Miri confidently picked one of several trails and got them on a gentle path that zigzagged downward toward the northwest. She even persuaded William to use the third pair of goggles instead of his flashlight. The Goofus moved awkwardly along. He seemed limber enough, but every four or five paces there was random spikey twitching.
It made Juan uncomfortable just to watch the guy. He looked away, played with his goggles' menu. "Hey, Miri. Try ‘VIS AMP'. It's pretty."
They walked silently for a while. Juan had never been to Torrey Pines Park except with his parents, and that was when he was little. And in the daytime. Tonight, with VIS AMP ... the light of Venus and Sirius and Betelguese came down through the pine boughs, casting colored shadows every which way. Most of the flowers had closed, but there were glints of yellows and reds bobbing among the manzanita and the low, pale cactus. The place was peaceful, really beautiful. And so what if the goggles' low-res pics only showed the direction you were looking at. That was part of the charm. They were getting this view without any external help, a step closer to true reality.
"Okay, Juan. Try laying out some of Bertie's dungballs."

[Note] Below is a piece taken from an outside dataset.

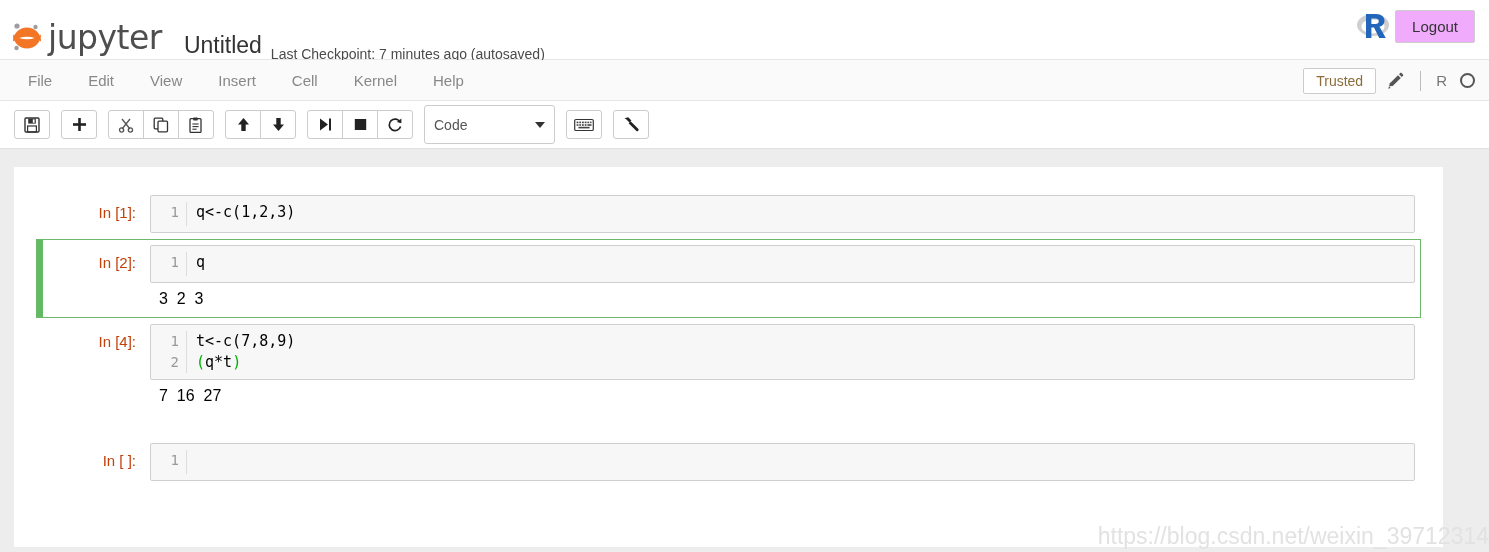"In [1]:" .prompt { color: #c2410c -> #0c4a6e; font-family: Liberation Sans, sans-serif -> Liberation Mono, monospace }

The breadcrumbs? "Sure." Juan opened the bag and tossed one of the balls off to the side of the path.... Nothing. He popped up some low-layer wireless diagnostics. Wow. "This is a quiet place."
"What do you expect?" said Miri. "No networks, remember."
Juan leaned down to inspect the breadcrumb. The park ranger had gotten a faint response with his wand, but now that Juan wanted a ping response, there was nothing. And Bertie hadn't told them an enable-protocol. Well, maybe it doesn't matter. Juan was a packrat; he had all the standard enablers squirreled away on his wearable. He blasted the breadcrumb with one startup call after another. Partway through the sequence, there was a burst of virtual light in his contacts. "Hah. This one's live!" He turned and caught up with Miri and William.
"Good going, Juan." For once, Miri Gu sounded pleased with him.
The path was still wide and sandy, the gnarled pines hanging fists of long needles right above his head—and right in the Goofus's face. Amid the park trivia that Juan had downloaded was the claim that this was the last place on earth these pines existed. They rooted in the steep hillsides and hung on for years and years against erosion and draught and cold ocean breezes. Juan glanced back at William's gangly form shambling along behind them. Yeah. Ol' William was kind of like a human ‘Torrey Pine'.
They were in the top of the fog now. Towering and silent, pillars of haze drifted by on either side of them. Starlight dimmed and brightened.
Behind them, the node Juan had left was dimming toward a zero data rate. He picked out a second breadcrumb, gave it correct startup call, and dropped it to the side of the trail. The low-layer diagnostics showed its pale glow, and after a second it had picked up on the first node, now bright again. "They linked ... I'm getting data forwarded from the first node." Hah. Normally you didn't think about details like that. The gadgets kind of reminded Juan of the toy network his father had bought him, back when Pa still had a job. Juan had been only five years old, and the toy nodes had been enormous clunkers, but laying them down around the house had engaged father and son for several happy days—and given Juan an intuition about random networks that some grownups still seemed to lack.